Cora began skipping school and practice, mysteriously disappearing for days at a time. We met with the school counselor weekly, and walked her to school in the morning. It wasn't enough. The level of psychological and emotional support she needed was beyond our capacity.

I knew that there would be tough decisions on how to allocate limited resources in human service work. What I didn't expect was how emotional that decision could become as you weigh the needs of the real people behind it, and grapple with your ability to meet those needs. How do you choose one over another? How do you know when to let go? No matter what we tried, we couldn't bring Cora back into the fold.
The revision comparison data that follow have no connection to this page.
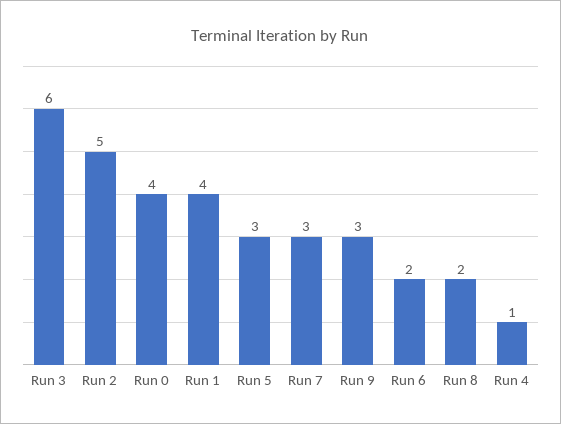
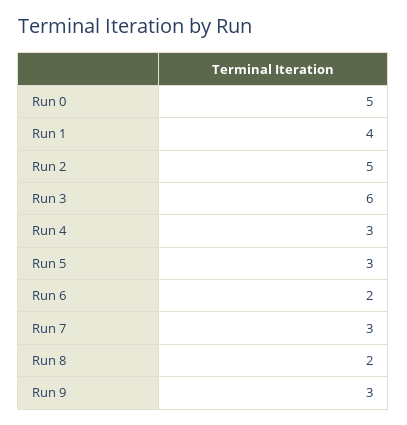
  {
    "Run 3": 6,
    "Run 2": 5,
-   "Run 0": 4,
+   "Run 0": 5,
    "Run 1": 4,
    "Run 5": 3,
    "Run 7": 3,
    "Run 9": 3,
    "Run 6": 2,
    "Run 8": 2,
-   "Run 4": 1
+   "Run 4": 3
  }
I visit Cora, and now her son, every time I am in Granada. We reminisce about her trip to El Salvador and the first day we met at that dirt field. She encourages all of the young girls in her neighborhood to join the program. She never asks for a thing, though I know she misses having a pair of cleats to call her own. I think about the program as it is today: year-round, safe and private facilities, a school uniform and scholarship program, a trained psychologist director, full-time coaches, close-knit teams, and family engagement. I wonder if now it would be enough.

I could not be prouder of the girls in our program today, and the coaches who support them. These girls and coaches are truly "rompiendo fronteras"- breaking boundaries -- every day. They overcome obstacles so great that worrying about a bare foot on a glass-covered field seems silly. Yet while success keeps us pressing forward, it's failure, the girls we couldn't reach, the girls we couldn't keep, the Cora's, who inspire us to dig deeper, reflect harder, and never aim for anything less than our full potential.